Sunday, February 28, 2016

November- January Miscellaneous Color Illustrations

I end up creating a lot of illustrations when testing and reviewing art supplies.  Some of these were used for YouTube reviews or tutorials, and some are part of larger posts that will be shared here.  All of them take a significant amount of time to draw, ink, and render, and I thought they were worth showcasing on their own merit, as they often get lost in larger posts.

These are in no particular order, and some illustrations may end up rescanned and cleaned up for use elsewhere, as it was difficult to get the initial scan.

While breaking in my Strathmore Visual Watercolor Journal, I decided to do some fun Line Tool inspired emotion stickers.  They're really cute in real life, but didn't scan very well, due to the watercolor sketchbook warping with use.

You can get your own Strathmore Visual Watercolor Journal in a variety of sizes.  I used the 8.5"x5" journal for these watercolor doodles.


Based on the above illustration of Kara with cinnamon buns, I thought it would be cute to do some Line Tool style 'stickers' of various emotions.




Above:  Sailor Mitsuo Aida ink on Strathmore Visual Watercolor Journal Paper, Winsor and Newton half pan watercolors.

Winsor and Newton non waterproof inks in Strathmore Visual Watercolor Journal
After a long day, I decided to treat myself with a fun handlettering exercise- a letter b in daisies.  I inked this with Winsor and Newton non waterproof inks, and the process video is up on Youtube, if you'd like to check it out!




Sailor Mitsuo Aida ink and Winsor and Newton half pan watercolors on Strathmore Visual Art Watercolor Journal
The above illustration is super tiny- 4"x4" tops.  It was inked with a Sailor Mitsuo Aida brush pen (waterproof!) and painted with Winsor and Newton half pan watercolors.  I used a set I've assembled myself over the years, but you can get started today with this set.  This was the same set I started with years ago.

• _AVAILABLE DATA_
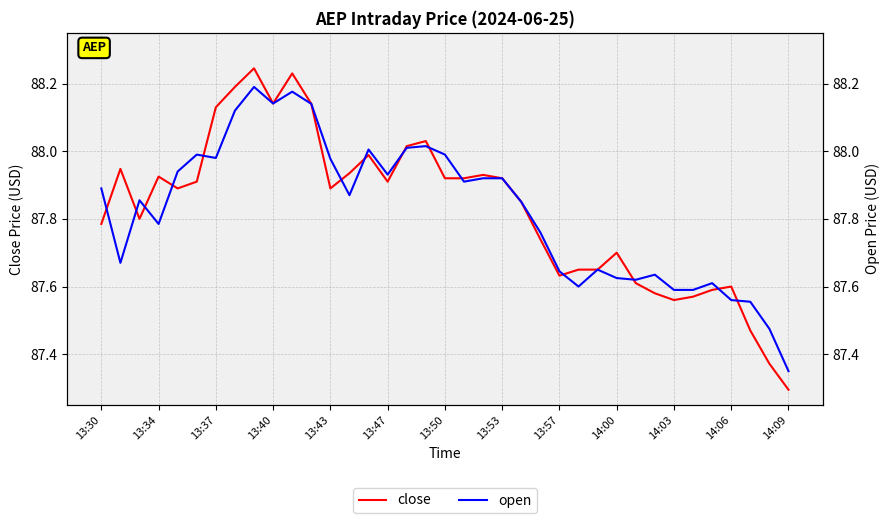

What are all the series names shown in the legend?

close, open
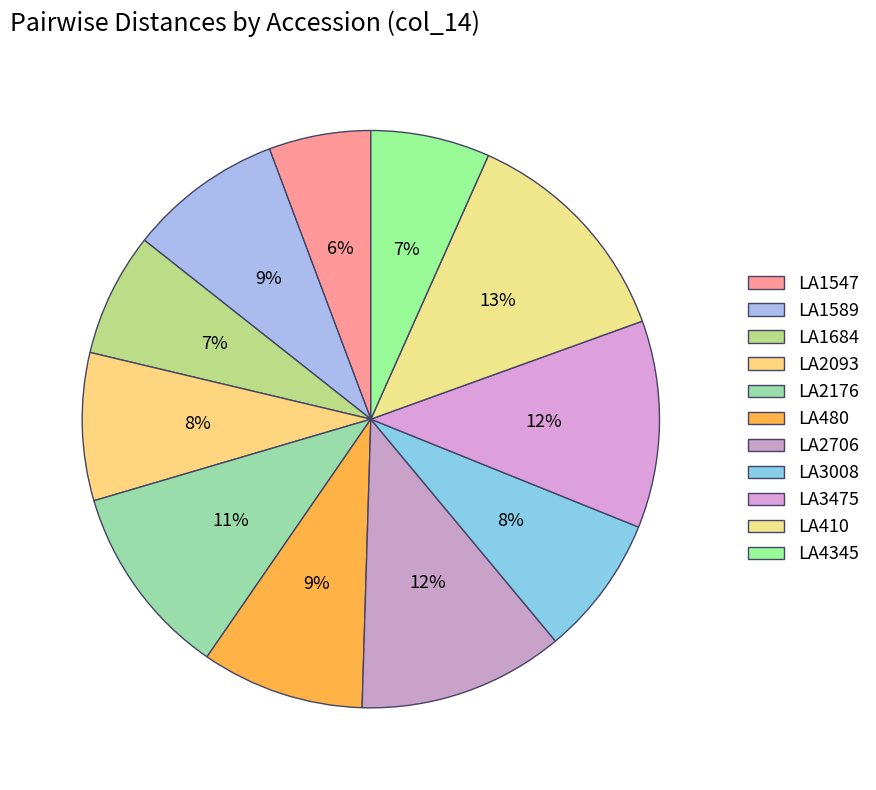

What is the smallest slice in the pie chart?

LA1547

• _PROBLEM_
From the blog post on art supply illustrations, extract the passage starting with "Based on the" and going on through "check it out!". The data are separate material and have no connection to the blog post on art supply illustrations.

• _WRITTEN RESPONSE_
Based on the above illustration of Kara with cinnamon buns, I thought it would be cute to do some Line Tool style 'stickers' of various emotions.




Above:  Sailor Mitsuo Aida ink on Strathmore Visual Watercolor Journal Paper, Winsor and Newton half pan watercolors.

Winsor and Newton non waterproof inks in Strathmore Visual Watercolor Journal
After a long day, I decided to treat myself with a fun handlettering exercise- a letter b in daisies.  I inked this with Winsor and Newton non waterproof inks, and the process video is up on Youtube, if you'd like to check it out!